IV. Conclusion and perspectives

It becomes increasingly clear that mechanical cues and environment play critical roles in regulating cellular physiology. For example, it has been shown that ECs subjected to disturbed flows, but not to laminar flows, tend to have a high and sustained permeability which facilitates the formation of atherosclerosis.^44,58 Mesenchymal stem cells also tend to differentiate into osteoblasts or neuronal cells when cultured on stiff or soft substrates, respectively.¹⁴ While tremendous progress has been made during the past decades, it still remains unclear on how cells perceive the external mechanical cues and transmit them into biological/molecular signals to regulate the cellular functions. In many cases, technological development becomes a bottleneck in providing tools to address biological questions with the needed resolution in time and space. The development of FRET technology has provided the possibility of visualizing molecular activity in live cells with high spatiotemporal resolution. While the development of FRET biosensors has been exploding recently, the current scale of research activities in introducing and applying these biosensors for the study of mechanobiology is still limited. One limiting factor is that the dynamic range of most FRET biosensors available is still inferior, which have hindered their broad application for general biomedical studies. With the development of new technologies in high-throughput screening and computational modeling, more and more FRET biosensors with high dynamic ranges should become available in the near future. Consequently, it is expected that the integration of FRET and mechanobiology will become a main-stream practice in the research field of mechanotransduction and mechanobiology to advance our systematic and in-depth understanding on how cells perceive mechanical cues and coordinate signaling cascades accordingly to determine patho-physiological consequences.
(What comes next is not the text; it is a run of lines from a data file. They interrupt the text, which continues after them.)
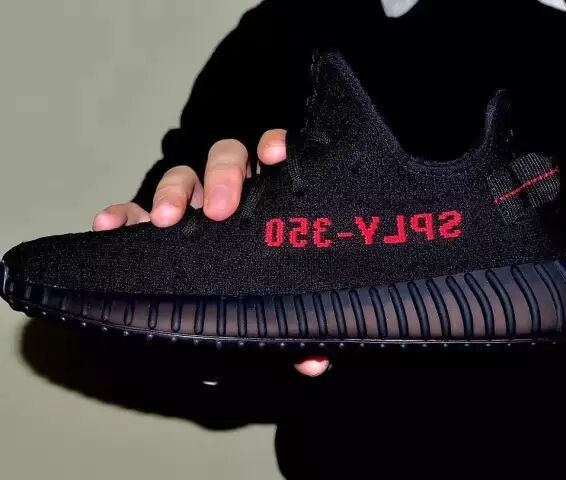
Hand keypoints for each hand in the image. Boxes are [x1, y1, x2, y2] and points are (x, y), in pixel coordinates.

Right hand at [93, 129, 329, 377]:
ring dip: (173, 192)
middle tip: (221, 210)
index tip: (275, 156)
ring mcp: (191, 207)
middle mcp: (230, 196)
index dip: (273, 148)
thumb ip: (297, 332)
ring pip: (182, 177)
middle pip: (227, 159)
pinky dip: (122, 214)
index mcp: (266, 204)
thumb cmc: (258, 299)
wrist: (223, 311)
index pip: (272, 161)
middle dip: (223, 175)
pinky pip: (133, 211)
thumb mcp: (278, 313)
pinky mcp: (153, 225)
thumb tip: (313, 363)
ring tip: (165, 220)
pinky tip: (108, 225)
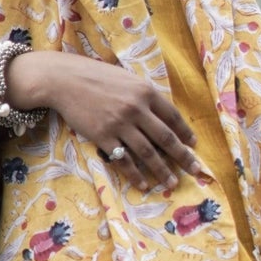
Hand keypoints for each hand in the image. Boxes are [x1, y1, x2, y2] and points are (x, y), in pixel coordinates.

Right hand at [9, 51, 204, 191]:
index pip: (173, 116)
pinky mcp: (103, 136)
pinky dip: (135, 174)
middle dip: (183, 157)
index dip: (185, 133)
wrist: (65, 79)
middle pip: (166, 138)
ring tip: (172, 183)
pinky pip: (123, 160)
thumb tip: (162, 114)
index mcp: (145, 92)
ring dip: (162, 170)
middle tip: (195, 170)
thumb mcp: (127, 79)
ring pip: (148, 153)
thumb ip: (144, 95)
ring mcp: (120, 124)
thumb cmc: (96, 76)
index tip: (193, 145)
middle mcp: (136, 109)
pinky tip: (143, 184)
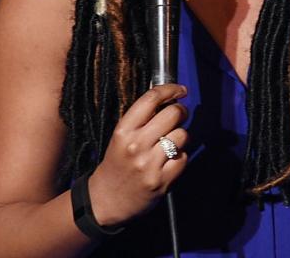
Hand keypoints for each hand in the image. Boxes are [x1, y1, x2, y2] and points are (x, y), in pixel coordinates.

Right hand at [86, 83, 188, 227]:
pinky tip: (170, 160)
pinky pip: (183, 158)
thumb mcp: (121, 136)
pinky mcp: (161, 181)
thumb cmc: (117, 162)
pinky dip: (181, 157)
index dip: (170, 89)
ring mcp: (149, 164)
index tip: (180, 90)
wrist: (106, 200)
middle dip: (181, 111)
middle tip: (179, 115)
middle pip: (172, 114)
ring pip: (182, 135)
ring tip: (172, 141)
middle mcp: (136, 145)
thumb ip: (141, 118)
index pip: (151, 99)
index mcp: (124, 130)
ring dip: (181, 136)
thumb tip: (169, 99)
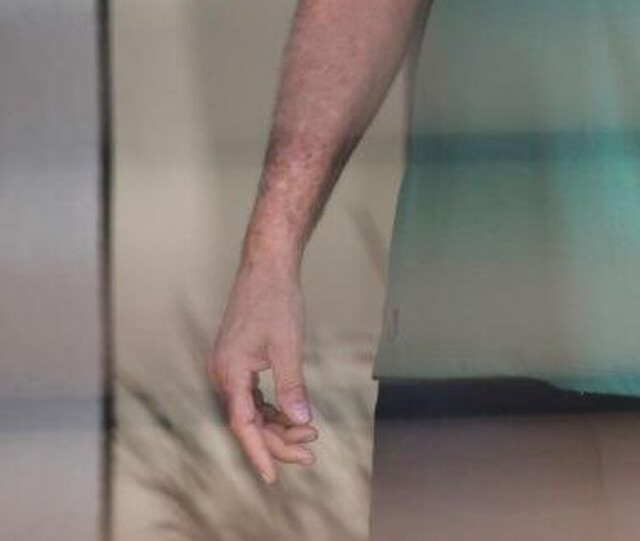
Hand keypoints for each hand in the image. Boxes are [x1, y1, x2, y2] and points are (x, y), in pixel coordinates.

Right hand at [206, 260, 319, 485]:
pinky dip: (272, 408)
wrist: (266, 267)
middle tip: (311, 453)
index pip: (243, 425)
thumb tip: (301, 421)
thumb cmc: (275, 300)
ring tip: (309, 437)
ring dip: (277, 425)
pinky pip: (252, 397)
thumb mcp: (288, 346)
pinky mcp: (238, 363)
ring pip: (251, 411)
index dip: (260, 452)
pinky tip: (292, 417)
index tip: (274, 476)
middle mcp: (223, 376)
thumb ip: (293, 386)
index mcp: (230, 374)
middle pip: (248, 422)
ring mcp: (229, 370)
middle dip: (278, 441)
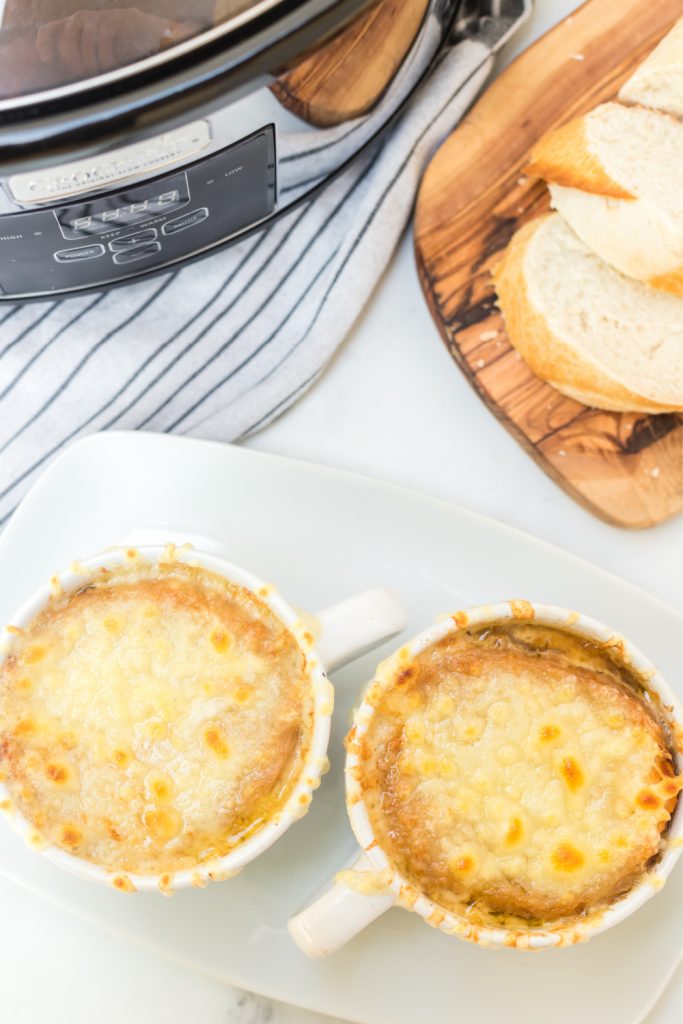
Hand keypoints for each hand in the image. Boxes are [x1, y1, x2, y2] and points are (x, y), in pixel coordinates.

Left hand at [33, 7, 197, 77]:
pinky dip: (104, 51)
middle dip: (72, 55)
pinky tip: (111, 63)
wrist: (169, 51)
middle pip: (67, 31)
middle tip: (86, 72)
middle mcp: (92, 21)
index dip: (47, 41)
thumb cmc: (140, 66)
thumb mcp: (108, 71)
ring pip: (84, 30)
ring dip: (89, 55)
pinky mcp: (124, 17)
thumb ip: (90, 73)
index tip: (47, 58)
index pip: (54, 29)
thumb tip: (76, 87)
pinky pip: (104, 31)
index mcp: (84, 32)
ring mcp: (109, 17)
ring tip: (101, 70)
Insight, innovation, integration

Mechanical forces play crucial roles in regulating cellular functions. However, it remains elusive on how cells perceive these mechanical cues and transduce them into biochemical signals. With the development of genetically-encoded biosensors based on fluorescence resonance energy transfer (FRET), it is possible to quantify the live-cell molecular activities in real time at subcellular levels when cells are subjected to mechanical stimulation. This article reviews the research on the integration of cutting-edge FRET biosensors and mechanobiology, with a special emphasis on the innovative imaging techniques in live cells. The integration of FRET and mechanobiology should advance our systematic and insightful understanding on how cells sense and adapt to different mechanical environments to yield concerted biological responses in a living organism.